A single fermion in a Bose Josephson Junction

TL;DR

This paper investigates the tunneling behavior of a single fermion in a Bose-Einstein condensate within a double-well potential, revealing a resonance phenomenon and proposing a fermion-based interferometer.

Contribution

It provides analytical descriptions of fermion-boson tunneling resonances and demonstrates their application in constructing a Mach-Zehnder interferometer.

Findings

Identification of a tunnel resonance at strong boson-fermion interaction

Analytical expressions for the resonance lineshape using degenerate Brillouin-Wigner theory

Design of a fermion-based Mach-Zehnder interferometer for population transfer

Abstract

We consider the tunneling properties of a single fermionic impurity immersed in a Bose-Einstein condensate in a double-well potential.

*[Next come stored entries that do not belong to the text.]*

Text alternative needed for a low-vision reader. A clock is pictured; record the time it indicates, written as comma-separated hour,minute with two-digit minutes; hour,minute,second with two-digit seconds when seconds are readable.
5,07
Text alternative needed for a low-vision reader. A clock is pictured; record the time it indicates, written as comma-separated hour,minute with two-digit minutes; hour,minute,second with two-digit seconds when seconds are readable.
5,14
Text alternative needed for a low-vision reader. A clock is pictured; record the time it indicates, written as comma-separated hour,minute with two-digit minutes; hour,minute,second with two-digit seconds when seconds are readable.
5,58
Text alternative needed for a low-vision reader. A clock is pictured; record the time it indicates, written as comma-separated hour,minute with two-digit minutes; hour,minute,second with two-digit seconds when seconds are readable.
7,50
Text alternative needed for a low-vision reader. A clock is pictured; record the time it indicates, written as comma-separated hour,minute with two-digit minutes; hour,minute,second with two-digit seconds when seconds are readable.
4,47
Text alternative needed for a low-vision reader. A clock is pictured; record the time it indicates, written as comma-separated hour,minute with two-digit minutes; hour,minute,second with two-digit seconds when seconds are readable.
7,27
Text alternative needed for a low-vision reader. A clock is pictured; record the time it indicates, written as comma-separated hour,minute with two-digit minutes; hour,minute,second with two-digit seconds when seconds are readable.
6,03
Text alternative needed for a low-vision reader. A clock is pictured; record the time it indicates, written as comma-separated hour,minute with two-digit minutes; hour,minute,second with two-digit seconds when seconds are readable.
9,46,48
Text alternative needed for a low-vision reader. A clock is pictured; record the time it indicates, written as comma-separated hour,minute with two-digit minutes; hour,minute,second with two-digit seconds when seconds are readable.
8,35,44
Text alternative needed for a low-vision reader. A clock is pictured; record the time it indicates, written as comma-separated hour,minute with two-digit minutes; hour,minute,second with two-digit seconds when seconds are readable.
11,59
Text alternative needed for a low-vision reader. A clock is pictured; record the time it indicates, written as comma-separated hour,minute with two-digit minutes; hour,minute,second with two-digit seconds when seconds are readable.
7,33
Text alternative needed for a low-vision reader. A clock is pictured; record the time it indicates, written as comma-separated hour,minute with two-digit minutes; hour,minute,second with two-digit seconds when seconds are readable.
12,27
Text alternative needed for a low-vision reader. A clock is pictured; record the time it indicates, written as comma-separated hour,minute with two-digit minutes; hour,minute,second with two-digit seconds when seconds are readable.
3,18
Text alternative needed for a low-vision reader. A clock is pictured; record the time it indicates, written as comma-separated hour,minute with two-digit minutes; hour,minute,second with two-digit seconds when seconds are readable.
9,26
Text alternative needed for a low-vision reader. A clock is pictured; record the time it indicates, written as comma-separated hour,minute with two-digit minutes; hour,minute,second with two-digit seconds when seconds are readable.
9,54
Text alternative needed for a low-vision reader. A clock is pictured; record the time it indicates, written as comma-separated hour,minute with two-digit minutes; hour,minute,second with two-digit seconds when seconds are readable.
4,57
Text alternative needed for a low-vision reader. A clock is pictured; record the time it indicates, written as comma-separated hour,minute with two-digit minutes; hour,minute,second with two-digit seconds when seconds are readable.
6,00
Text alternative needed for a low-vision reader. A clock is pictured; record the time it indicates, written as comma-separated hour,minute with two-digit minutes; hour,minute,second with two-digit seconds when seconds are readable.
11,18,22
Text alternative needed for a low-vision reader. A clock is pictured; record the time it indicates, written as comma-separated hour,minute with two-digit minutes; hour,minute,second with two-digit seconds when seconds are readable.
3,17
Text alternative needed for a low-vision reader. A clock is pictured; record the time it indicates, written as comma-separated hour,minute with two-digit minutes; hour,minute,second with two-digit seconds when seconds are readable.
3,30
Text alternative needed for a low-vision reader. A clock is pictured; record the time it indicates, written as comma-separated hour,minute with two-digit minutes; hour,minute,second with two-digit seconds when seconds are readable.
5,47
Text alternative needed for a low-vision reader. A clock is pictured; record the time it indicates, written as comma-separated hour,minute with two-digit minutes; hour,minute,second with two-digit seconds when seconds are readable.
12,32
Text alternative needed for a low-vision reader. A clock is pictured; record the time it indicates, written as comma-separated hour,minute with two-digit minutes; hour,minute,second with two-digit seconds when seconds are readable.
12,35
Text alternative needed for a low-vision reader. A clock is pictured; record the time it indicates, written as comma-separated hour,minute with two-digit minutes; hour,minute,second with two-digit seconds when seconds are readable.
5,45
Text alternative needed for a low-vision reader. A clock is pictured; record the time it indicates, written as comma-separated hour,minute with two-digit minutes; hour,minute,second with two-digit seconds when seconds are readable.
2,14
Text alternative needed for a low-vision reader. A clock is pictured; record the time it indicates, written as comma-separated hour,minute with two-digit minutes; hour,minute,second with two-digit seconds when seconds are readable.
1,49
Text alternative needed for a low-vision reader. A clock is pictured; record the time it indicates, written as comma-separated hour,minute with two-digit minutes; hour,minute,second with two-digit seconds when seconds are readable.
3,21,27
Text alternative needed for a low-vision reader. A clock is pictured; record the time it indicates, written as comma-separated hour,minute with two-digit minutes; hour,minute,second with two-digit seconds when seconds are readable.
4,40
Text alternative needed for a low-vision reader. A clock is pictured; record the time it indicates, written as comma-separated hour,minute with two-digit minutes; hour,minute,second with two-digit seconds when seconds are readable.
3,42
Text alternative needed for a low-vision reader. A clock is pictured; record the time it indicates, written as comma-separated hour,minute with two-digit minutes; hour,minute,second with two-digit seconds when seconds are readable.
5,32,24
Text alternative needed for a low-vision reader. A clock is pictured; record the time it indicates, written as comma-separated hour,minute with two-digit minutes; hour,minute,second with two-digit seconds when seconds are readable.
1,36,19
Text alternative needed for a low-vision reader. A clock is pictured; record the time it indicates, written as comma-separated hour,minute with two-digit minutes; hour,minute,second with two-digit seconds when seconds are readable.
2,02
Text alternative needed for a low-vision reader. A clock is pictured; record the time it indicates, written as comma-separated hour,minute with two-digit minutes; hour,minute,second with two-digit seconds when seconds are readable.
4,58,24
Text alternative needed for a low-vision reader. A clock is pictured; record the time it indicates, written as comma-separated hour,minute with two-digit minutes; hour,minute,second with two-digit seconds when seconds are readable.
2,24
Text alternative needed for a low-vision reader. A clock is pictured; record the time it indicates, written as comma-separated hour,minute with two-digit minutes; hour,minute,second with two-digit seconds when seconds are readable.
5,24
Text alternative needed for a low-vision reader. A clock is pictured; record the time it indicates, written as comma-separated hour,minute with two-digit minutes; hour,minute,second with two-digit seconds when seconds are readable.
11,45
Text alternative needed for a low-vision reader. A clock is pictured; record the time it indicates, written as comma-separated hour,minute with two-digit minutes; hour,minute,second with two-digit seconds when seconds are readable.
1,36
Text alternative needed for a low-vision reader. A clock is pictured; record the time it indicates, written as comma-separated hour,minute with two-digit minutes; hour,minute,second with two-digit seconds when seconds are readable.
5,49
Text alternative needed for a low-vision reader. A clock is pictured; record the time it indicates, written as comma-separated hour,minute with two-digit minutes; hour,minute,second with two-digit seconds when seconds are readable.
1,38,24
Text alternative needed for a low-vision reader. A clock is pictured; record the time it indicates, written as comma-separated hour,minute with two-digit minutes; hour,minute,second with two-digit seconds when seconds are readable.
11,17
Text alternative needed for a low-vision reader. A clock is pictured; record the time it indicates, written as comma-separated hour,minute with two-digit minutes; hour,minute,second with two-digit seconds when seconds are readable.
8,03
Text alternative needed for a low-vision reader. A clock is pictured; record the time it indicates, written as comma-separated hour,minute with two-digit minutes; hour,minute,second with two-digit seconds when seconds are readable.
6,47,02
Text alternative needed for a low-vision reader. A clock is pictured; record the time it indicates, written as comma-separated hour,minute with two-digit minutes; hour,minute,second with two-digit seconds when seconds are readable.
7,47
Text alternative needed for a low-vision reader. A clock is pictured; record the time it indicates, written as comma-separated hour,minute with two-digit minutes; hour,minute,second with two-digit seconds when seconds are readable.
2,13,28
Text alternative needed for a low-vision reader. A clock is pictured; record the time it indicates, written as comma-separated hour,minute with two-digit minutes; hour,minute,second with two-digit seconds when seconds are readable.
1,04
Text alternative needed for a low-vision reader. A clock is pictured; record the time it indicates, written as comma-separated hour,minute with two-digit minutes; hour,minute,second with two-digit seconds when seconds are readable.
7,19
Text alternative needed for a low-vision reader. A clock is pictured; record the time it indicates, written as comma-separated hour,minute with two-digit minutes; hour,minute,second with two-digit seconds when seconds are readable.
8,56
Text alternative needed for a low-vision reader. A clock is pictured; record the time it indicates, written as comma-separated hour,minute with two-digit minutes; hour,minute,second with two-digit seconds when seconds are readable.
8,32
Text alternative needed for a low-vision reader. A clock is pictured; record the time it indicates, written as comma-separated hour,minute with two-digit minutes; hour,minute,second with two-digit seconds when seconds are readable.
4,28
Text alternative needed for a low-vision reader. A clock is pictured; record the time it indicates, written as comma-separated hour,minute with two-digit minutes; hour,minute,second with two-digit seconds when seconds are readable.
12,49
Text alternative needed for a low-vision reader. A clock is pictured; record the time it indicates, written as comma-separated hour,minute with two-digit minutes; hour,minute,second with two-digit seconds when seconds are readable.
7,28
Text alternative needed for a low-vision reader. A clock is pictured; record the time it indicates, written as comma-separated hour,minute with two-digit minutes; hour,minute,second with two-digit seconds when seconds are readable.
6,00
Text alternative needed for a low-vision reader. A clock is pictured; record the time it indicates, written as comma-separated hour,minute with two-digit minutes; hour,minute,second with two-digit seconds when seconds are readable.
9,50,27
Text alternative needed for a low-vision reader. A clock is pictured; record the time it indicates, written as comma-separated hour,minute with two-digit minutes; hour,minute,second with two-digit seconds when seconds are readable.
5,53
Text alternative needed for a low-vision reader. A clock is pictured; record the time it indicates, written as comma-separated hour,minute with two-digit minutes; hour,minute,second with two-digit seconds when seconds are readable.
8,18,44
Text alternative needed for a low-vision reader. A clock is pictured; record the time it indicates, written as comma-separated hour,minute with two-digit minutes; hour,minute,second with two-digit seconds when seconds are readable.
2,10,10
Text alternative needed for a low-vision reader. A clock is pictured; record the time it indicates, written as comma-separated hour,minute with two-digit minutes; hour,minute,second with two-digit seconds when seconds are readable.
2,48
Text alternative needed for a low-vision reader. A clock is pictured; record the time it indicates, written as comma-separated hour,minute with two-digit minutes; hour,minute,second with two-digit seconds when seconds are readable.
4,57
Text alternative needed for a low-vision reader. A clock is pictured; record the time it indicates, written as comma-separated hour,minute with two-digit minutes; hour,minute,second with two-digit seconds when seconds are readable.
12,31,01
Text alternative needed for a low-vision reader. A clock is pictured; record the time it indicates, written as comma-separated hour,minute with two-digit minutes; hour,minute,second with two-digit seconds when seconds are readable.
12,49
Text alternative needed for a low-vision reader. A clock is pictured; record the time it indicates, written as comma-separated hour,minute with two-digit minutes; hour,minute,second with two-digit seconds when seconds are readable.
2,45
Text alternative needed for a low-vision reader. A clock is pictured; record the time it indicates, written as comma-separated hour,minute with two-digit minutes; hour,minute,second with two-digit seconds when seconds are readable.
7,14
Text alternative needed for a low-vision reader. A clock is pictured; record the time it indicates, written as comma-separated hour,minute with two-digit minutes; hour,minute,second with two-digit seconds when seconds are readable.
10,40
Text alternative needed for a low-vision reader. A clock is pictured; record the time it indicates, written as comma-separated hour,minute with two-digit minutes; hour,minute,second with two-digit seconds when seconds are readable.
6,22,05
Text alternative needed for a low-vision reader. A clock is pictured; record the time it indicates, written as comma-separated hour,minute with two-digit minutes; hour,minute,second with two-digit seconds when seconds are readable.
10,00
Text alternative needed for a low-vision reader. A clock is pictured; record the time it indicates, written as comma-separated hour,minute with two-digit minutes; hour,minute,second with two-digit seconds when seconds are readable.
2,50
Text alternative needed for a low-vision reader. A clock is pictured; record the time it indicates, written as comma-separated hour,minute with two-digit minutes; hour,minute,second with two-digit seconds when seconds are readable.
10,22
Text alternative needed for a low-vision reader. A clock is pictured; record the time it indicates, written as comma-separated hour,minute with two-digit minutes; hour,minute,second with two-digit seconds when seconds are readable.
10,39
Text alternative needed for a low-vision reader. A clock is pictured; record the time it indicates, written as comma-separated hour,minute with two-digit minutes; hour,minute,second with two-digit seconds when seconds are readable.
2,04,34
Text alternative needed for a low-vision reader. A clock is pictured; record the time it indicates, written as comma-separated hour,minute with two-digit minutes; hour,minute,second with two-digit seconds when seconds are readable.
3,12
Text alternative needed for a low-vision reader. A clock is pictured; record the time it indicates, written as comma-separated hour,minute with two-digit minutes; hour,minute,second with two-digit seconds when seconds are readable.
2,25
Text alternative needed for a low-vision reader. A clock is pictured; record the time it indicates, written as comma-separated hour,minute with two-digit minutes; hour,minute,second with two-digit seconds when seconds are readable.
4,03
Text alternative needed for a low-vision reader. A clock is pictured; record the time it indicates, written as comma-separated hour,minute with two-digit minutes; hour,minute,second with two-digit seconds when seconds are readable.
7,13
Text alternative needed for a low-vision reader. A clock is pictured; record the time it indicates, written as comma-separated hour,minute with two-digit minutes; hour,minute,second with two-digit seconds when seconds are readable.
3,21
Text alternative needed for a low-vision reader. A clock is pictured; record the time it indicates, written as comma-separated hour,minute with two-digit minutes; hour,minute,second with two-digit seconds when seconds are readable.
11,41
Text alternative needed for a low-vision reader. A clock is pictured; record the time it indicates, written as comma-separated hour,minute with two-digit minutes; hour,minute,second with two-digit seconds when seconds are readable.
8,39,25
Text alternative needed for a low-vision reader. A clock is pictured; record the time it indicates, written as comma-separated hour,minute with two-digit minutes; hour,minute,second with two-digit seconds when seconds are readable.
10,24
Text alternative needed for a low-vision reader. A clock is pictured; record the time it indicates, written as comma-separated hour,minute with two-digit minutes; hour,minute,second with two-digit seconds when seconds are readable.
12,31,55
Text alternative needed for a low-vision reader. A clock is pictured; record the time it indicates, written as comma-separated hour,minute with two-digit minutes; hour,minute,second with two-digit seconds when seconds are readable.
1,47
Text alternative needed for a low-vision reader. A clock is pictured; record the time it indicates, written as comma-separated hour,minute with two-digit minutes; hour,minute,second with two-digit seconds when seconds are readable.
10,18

For strong boson-fermion interaction, we show the existence of a tunnel resonance where a large number of bosons and the fermion tunnel simultaneously. We give analytical expressions for the lineshape of the resonance using degenerate Brillouin-Wigner theory. We finally compute the time-dependent dynamics of the mixture. Using the fermionic tunnel resonances as beam splitter for wave-functions, we construct a Mach-Zehnder interferometer that allows complete population transfer from one well to the other by tilting the double-well potential and only taking into account the fermion's tunnel properties.